> _Information supplied_:
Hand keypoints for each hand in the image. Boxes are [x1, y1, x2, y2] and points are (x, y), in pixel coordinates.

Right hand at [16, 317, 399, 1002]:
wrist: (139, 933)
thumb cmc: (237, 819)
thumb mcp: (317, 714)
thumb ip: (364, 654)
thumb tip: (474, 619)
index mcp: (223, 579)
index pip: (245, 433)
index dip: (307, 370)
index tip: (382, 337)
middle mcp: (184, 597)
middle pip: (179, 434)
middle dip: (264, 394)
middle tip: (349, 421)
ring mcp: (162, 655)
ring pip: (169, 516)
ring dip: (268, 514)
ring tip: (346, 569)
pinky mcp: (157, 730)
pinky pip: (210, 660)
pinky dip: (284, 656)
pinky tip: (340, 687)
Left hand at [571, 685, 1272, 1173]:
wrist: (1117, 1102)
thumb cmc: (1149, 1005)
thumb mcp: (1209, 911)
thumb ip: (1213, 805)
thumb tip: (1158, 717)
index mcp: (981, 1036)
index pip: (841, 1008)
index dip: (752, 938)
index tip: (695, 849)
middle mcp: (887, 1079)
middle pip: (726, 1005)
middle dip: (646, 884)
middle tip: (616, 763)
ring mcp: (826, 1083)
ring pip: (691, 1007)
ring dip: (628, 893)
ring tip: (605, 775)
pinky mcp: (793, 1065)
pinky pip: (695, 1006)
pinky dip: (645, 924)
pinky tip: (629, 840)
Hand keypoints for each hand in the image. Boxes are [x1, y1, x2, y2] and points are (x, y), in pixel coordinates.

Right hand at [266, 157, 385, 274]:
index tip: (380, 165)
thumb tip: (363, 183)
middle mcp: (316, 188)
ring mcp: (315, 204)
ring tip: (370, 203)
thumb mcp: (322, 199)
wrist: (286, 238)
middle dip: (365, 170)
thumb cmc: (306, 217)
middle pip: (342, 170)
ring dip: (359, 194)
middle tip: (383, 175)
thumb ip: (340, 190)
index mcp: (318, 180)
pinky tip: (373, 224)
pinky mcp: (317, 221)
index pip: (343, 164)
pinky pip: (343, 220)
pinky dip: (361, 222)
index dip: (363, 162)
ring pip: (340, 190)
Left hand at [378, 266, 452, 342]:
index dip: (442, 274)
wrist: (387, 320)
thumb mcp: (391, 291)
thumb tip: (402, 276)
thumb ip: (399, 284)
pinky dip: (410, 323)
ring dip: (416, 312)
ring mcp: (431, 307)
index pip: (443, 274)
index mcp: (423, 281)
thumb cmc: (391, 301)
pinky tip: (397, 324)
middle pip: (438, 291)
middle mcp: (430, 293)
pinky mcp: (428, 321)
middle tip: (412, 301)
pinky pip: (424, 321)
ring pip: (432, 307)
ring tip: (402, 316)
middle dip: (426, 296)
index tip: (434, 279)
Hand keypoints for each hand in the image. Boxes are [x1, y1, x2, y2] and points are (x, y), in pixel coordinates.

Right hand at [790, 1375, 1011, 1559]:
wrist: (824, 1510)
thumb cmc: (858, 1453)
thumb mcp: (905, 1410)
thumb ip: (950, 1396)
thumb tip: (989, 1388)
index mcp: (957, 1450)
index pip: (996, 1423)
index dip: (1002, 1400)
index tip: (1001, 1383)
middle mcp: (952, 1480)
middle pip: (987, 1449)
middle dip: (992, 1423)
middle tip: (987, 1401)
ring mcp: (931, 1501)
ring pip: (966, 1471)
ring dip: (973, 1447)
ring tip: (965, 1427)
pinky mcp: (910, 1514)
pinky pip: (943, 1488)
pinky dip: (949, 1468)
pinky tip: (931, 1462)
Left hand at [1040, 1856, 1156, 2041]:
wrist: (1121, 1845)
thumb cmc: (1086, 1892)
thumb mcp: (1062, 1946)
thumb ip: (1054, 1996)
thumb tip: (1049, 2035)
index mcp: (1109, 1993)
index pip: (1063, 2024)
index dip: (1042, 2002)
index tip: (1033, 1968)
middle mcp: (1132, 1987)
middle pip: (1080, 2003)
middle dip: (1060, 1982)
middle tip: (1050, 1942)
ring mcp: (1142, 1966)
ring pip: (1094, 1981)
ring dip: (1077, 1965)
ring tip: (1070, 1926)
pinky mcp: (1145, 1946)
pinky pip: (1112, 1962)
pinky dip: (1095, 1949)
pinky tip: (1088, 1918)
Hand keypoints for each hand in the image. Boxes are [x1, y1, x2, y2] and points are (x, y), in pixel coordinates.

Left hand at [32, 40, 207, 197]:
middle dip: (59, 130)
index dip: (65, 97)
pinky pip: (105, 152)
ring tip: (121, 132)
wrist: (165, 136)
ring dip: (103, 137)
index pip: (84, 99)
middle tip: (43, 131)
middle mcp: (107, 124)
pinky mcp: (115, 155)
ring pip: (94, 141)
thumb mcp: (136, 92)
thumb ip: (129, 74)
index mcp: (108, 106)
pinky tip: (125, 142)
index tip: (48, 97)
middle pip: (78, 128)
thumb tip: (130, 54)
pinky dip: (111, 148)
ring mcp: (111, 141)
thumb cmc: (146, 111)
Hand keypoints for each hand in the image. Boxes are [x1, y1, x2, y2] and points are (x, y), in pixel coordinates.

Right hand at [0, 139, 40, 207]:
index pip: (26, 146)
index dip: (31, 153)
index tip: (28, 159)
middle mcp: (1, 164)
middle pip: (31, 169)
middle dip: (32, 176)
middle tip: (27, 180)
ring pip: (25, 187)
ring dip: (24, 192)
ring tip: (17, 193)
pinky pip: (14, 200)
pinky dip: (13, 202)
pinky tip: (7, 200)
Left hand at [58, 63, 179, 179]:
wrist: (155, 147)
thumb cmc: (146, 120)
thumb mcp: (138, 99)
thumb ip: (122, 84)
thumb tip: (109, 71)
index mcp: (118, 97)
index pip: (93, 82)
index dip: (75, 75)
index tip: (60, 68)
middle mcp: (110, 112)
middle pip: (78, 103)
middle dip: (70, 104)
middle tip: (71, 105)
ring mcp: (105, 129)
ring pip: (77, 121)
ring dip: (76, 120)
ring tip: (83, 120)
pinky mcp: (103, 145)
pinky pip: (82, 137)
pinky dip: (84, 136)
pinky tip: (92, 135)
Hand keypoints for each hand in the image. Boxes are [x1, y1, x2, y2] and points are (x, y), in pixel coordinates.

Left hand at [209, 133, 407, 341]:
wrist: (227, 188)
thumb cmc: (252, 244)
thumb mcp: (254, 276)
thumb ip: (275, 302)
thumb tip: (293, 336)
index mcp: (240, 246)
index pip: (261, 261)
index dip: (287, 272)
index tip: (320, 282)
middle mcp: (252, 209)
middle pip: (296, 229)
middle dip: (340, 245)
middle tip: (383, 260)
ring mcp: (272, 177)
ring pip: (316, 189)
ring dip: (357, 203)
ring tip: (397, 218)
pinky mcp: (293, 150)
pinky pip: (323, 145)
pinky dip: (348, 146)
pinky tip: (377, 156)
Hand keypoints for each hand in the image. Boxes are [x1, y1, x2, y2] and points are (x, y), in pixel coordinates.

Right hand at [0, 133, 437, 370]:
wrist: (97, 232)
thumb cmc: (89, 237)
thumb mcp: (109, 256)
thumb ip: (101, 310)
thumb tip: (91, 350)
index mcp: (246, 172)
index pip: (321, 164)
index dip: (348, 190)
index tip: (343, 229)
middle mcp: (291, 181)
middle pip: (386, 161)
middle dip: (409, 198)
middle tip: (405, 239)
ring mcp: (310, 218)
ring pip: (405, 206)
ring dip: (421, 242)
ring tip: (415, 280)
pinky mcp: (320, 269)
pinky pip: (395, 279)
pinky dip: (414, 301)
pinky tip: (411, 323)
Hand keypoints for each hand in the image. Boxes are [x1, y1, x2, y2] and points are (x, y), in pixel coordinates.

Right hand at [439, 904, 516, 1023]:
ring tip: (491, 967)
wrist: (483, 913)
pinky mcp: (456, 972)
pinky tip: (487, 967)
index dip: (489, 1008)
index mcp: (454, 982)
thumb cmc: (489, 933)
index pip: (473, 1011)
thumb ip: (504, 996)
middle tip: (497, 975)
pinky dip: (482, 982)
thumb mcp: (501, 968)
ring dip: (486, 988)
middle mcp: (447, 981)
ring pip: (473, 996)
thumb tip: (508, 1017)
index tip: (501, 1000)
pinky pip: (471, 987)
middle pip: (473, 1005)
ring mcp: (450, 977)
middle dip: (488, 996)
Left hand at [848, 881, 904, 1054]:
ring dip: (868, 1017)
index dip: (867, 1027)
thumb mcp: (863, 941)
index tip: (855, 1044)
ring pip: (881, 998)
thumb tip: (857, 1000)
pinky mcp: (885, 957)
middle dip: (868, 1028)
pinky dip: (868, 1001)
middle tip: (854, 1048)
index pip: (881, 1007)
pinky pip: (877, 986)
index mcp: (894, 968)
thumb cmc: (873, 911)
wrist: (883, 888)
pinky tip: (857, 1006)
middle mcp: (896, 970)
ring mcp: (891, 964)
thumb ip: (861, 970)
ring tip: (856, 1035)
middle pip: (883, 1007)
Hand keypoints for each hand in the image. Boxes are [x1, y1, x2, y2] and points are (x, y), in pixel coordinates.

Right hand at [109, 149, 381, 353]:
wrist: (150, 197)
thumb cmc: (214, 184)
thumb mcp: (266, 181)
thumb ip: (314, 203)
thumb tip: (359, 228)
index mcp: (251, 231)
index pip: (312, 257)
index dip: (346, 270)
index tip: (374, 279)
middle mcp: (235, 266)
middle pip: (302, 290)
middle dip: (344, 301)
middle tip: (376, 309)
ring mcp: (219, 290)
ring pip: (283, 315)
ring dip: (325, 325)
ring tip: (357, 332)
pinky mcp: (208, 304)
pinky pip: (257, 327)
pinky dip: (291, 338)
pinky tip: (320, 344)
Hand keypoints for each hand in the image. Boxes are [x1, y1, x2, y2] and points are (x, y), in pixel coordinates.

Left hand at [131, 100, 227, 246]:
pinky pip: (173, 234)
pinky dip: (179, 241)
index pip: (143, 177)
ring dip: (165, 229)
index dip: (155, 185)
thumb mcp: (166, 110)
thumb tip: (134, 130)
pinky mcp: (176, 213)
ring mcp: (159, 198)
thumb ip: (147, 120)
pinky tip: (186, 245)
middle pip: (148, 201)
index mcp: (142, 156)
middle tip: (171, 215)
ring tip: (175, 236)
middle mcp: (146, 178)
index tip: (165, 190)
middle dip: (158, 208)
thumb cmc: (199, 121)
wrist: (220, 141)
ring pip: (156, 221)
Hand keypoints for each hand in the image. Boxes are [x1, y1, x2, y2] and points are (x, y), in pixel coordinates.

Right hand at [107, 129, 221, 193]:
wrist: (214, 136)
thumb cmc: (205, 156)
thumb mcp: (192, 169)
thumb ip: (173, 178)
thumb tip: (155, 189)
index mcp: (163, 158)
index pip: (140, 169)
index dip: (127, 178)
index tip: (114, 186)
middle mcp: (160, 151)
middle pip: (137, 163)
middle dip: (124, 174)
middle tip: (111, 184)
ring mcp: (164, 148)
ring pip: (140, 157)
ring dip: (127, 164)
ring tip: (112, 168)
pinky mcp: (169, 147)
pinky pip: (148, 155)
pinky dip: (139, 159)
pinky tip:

> _Goal of the exercise_: Print the lines above from the one with "thumb mcp: (317, 714)" through the one with "thumb cmc: (858, 1453)", both included, exactly as written and nothing more.

> _Answer area_:
thumb mcp: (317, 714)
thumb ip: (364, 654)
thumb tip: (474, 619)
index mcp: (223, 579)
index pip: (245, 433)
index dip: (307, 370)
index tip: (382, 337)
middle mcp: (184, 597)
middle pip: (179, 434)
middle dip: (264, 394)
middle tip: (349, 421)
ring mcp: (162, 655)
ring pip: (169, 516)
ring dip: (268, 514)
ring tip: (346, 569)
pinky mcp: (157, 730)
pinky pip: (210, 660)
pinky dip: (284, 656)
pinky tip: (340, 687)
Left hand at [571, 685, 1272, 1173]:
wrist: (1117, 1102)
thumb cmc: (1149, 1005)
thumb mcp: (1209, 911)
thumb ip: (1213, 805)
thumb tip: (1158, 717)
index mcp: (981, 1036)
index pip: (841, 1008)
index dip: (752, 938)
index tip: (695, 849)
middle mcp: (887, 1079)
middle pip: (726, 1005)
middle dip: (646, 884)
middle tip: (616, 763)
ring mcp: (826, 1083)
ring pip: (691, 1007)
ring dip: (628, 893)
ring tip: (605, 775)
pinky mcp: (793, 1065)
pinky pip: (695, 1006)
pinky dip: (645, 924)
pinky tip: (629, 840)
Hand keypoints for each hand in the image. Boxes are [x1, y1, x2, y2] and points are (x, y), in pixel coordinates.

Right hand at [266, 157, 385, 274]:
index tip: (380, 165)
thumb tip: (363, 183)
middle mcp: (316, 188)
ring mcp: (315, 204)
ring tip: (370, 203)
thumb mcp: (322, 199)
wrist: (286, 238)
middle dip: (365, 170)
thumb cmc: (306, 217)
middle pip: (342, 170)
ring dip: (359, 194)
middle tip: (383, 175)
thumb ip: (340, 190)
index mcp: (318, 180)
pinky tip: (373, 224)
pinky mcp: (317, 221)
index pip: (343, 164)
pinky pip: (343, 220)
pinky dip: (361, 222)
index dip: (363, 162)
ring pip: (340, 190)
Left hand at [378, 266, 452, 342]:
index dip: (442, 274)
wrist: (387, 320)
thumb mcp: (391, 291)
thumb tip: (402, 276)
thumb ip: (399, 284)
pinky dip: (410, 323)
ring dip: (416, 312)
ring mcp: (431, 307)
index pip: (443, 274)
index mcp: (423, 281)
thumb cmc: (391, 301)
pinky tip: (397, 324)
middle pip: (438, 291)
middle mcp: (430, 293)
pinky mcp: (428, 321)
middle tip: (412, 301)
pinky pip: (424, 321)
ring pip: (432, 307)
ring tip: (402, 316)
middle dip: (426, 296)
index tip: (434, 279)
Hand keypoints for each hand in the image. Boxes are [x1, y1, x2, y2] and points are (x, y), in pixel coordinates.

Right hand at [790, 1375, 1011, 1559]:
wrist: (824, 1510)
thumb cmc: (858, 1453)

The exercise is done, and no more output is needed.